Im Achtner Media Verlag Böhlitz-Ehrenberg erschien vor nicht allzu langer Zeit ein Heft im Comic-Format, das sich der kurzen Geschichte des Wurzner Jazzklubs annimmt. Diese Geschichte währte lediglich von 1978 bis 1985. Einer, der dazugehörte, erinnert sich nun daran – Michael „Mitch“ Kupzok. Als Jugendlicher reiste er mit seinen Kumpels von Konzert zu Konzert, bis ihnen die Idee kam, selbst Konzerte zu veranstalten. Sie gründeten den Jazzklub 725, benannt nach der Postleitzahl ihrer Heimatstadt Wurzen, und durften den städtischen Jugendklub nutzen – auch für ihre Blues-Disko, zu der 300 bis 400 Leute anreisten, viele aus Leipzig. Gegen 18 Uhr begann in der circa eine halbe Stunde entfernten Kreisstadt das Gedränge, 23.30 Uhr fuhr die letzte S-Bahn in die Bezirksstadt zurück.
Sogar im Wurzner Dom waren die 725er aktiv, brachten dort Jazz und Orgel zusammen. Mitch und seine Freunde holten nicht nur die DDR-Größen des Genres, wie Sommer, Petrowsky oder Gumpert in ihre Stadt, sondern auch Musiker aus dem nichtsozialistischen Ausland, u.a. den japanischen Trompeter Itaru Oki. Dazu gehörten schon Findigkeit und Organisationstalent. Doch so richtig passte der mittlerweile verschworene Haufen Musikfreunde den Leuten aus Verwaltung, Polizei und FDJ nicht in den Kram. Dass sie auch dem Schriftsteller Erich Loest und der Liedermacherin Bettina Wegner – Oppositionellen – Publikum zuführten und an DDR-Feier- sowie Wahltagen „physisch und psychisch“ nicht teilnahmen, hatte Folgen: Der Jazzklub 725 wurde staatlicherseits aufgelöst.

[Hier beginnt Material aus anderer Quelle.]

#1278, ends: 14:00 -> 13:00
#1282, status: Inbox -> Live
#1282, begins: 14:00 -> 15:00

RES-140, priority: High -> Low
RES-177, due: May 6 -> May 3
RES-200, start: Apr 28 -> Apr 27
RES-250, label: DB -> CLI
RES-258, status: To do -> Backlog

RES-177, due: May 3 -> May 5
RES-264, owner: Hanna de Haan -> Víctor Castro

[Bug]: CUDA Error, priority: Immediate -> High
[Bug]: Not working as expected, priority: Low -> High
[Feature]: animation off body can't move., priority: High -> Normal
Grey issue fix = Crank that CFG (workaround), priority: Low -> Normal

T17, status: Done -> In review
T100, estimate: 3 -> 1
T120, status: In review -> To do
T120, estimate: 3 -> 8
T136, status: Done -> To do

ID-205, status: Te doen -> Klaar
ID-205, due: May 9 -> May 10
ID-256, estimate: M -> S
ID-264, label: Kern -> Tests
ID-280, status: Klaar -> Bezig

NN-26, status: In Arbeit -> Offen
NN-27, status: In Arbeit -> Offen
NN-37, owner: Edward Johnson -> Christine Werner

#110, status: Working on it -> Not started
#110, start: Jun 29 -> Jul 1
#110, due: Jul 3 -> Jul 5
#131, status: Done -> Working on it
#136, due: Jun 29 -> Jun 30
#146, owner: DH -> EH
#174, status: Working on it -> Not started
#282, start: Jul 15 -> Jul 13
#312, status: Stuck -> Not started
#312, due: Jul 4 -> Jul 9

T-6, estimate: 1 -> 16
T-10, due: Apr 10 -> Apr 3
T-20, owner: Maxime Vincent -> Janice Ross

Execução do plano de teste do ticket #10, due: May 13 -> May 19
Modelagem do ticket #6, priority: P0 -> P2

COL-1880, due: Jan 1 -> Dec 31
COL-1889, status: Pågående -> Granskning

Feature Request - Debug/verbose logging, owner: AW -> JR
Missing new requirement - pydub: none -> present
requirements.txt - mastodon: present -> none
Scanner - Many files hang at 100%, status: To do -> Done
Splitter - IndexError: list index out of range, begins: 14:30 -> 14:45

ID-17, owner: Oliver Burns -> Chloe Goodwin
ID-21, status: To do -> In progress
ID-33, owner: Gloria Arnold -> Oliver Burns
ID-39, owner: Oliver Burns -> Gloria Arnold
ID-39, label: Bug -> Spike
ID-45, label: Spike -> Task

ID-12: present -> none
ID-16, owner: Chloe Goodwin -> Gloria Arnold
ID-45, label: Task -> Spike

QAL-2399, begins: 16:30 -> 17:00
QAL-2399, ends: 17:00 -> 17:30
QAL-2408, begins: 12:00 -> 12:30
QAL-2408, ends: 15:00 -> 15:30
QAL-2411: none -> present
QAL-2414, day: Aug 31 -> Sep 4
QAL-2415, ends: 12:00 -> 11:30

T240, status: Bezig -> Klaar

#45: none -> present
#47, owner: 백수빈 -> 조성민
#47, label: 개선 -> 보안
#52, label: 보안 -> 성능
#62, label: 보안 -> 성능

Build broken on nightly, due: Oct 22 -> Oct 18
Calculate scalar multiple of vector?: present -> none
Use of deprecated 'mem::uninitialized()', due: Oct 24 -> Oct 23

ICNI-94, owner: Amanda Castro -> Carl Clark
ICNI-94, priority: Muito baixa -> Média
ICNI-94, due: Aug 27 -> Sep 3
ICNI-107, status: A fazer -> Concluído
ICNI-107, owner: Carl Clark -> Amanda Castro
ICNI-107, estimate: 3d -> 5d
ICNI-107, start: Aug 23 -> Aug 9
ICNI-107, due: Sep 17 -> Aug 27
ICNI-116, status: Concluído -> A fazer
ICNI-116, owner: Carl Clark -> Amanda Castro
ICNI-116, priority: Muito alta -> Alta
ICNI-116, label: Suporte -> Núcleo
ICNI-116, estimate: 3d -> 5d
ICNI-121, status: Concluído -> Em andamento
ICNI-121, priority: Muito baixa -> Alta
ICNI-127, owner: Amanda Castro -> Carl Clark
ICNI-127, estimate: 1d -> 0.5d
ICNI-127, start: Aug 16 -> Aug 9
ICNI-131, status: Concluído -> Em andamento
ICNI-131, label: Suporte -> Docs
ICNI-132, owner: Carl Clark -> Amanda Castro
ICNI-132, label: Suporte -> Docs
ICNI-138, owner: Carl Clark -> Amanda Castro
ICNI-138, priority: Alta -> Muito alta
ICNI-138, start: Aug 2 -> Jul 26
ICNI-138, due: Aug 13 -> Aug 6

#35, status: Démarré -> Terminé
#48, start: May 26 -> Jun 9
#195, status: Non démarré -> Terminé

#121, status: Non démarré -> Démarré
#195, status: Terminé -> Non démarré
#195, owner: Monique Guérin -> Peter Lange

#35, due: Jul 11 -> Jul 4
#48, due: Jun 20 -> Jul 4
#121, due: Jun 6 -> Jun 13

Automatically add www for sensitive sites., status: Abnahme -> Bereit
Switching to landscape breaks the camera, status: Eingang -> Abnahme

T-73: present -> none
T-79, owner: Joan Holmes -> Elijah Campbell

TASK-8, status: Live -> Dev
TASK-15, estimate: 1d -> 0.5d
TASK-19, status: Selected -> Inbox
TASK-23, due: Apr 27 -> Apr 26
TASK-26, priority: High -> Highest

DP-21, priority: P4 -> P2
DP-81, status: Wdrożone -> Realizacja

Der genannte Grund dafür mutet kurios an. Die Wurzner hatten während einer Veranstaltung die Schallplatte „Mit gelben Birnen“ des Sogenannten Linksradikalen Blasorchesters, einer Spontiband aus Frankfurt am Main, abgespielt. In einem Titel waren mitten im Jazz Bruchstücke der Internationale, der Nationalhymne der BRD und der Erkennungsmelodie der Tagesschau zu hören. Das stieß den zuständigen Organen wie Majestätsbeleidigung und Feindpropaganda in einem auf, obwohl es ja eine Verhohnepiepelung der westlichen Institutionen sein sollte und die linke Combo den Zerfall des Kapitalismus besang – Mitchs Argumentieren aber half und nützte nichts mehr.
Erzählt wird all das mit Hilfe vieler Originalfotos und -dokumente, welche Beate Fahrnländer um stimmungsvolle Bilder im realistischen Comic-Stil bereichert. Die Illustratorin war, wie wir auf Seite 44 sehen, als junge Frau selbst zu Gast im Wurzner Jazzklub. Sie stammt aus Leipzig und ging 1988 in den Westen. Michael Kupzok, geboren 1956 in Wurzen, wohnte zur Zeit, in der diese Geschichte spielt, im Leipziger Osten und arbeitete bei der Bahn in Engelsdorf.
Zuguterletzt nutzen wir die Gelegenheit, ein paar eigene Wurzen-Fotos aus unserem Archiv zu zeigen, immerhin drei Stück aus den beginnenden Neunziger Jahren sowie zwei von 2015, das originelle Hauszeichen eines römischen Soldaten (?), der in seinen Armen ein weißes Kaninchen hält, und das Aufmacherbild einer gemütlichen Kleinstadt.